- [Task description] Search the records for "Acquisition". Report every line where it occurs.

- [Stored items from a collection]

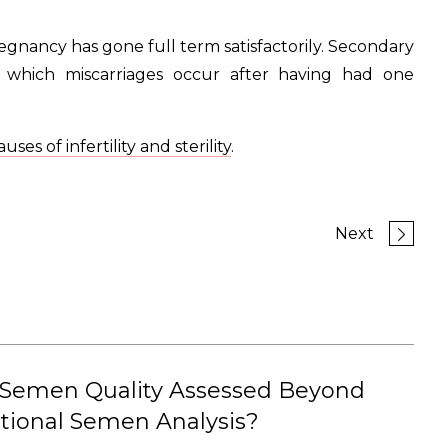
pregnancy has gone full term satisfactorily. Secondary
 in which miscarriages occur after having had one
uses of infertility and sterility
.
Next
 Semen Quality Assessed Beyond
tional Semen Analysis?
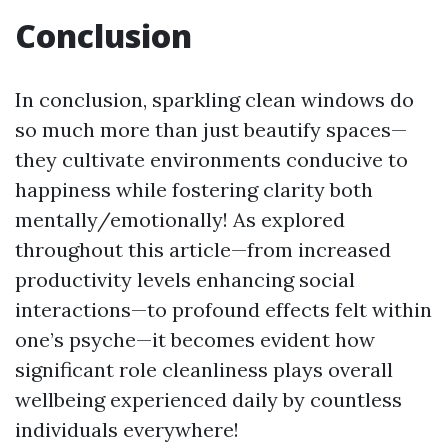
Conclusion
In conclusion, sparkling clean windows do
so much more than just beautify spaces—
they cultivate environments conducive to
happiness while fostering clarity both
mentally/emotionally! As explored
throughout this article—from increased
productivity levels enhancing social
interactions—to profound effects felt within
one’s psyche—it becomes evident how
significant role cleanliness plays overall
wellbeing experienced daily by countless
individuals everywhere!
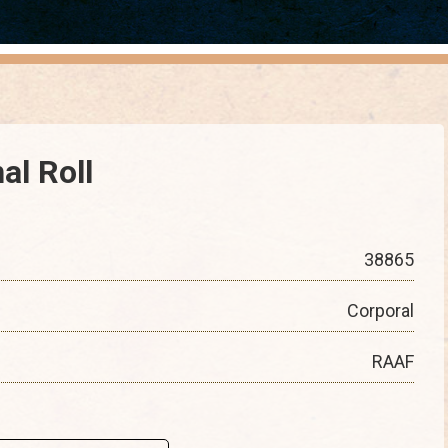
al Roll
38865
Corporal
RAAF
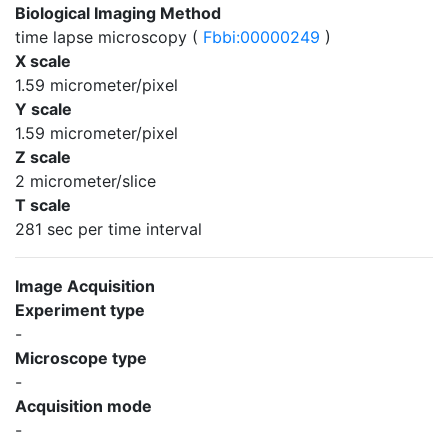
Biological Imaging Method
time lapse microscopy (
Fbbi:00000249
)
X scale
1.59 micrometer/pixel
Y scale
1.59 micrometer/pixel
Z scale
2 micrometer/slice
T scale
281 sec per time interval
Image Acquisition
Experiment type
-
Microscope type
-
Acquisition mode
-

- [Exercise response]
Image Acquisition
Acquisition mode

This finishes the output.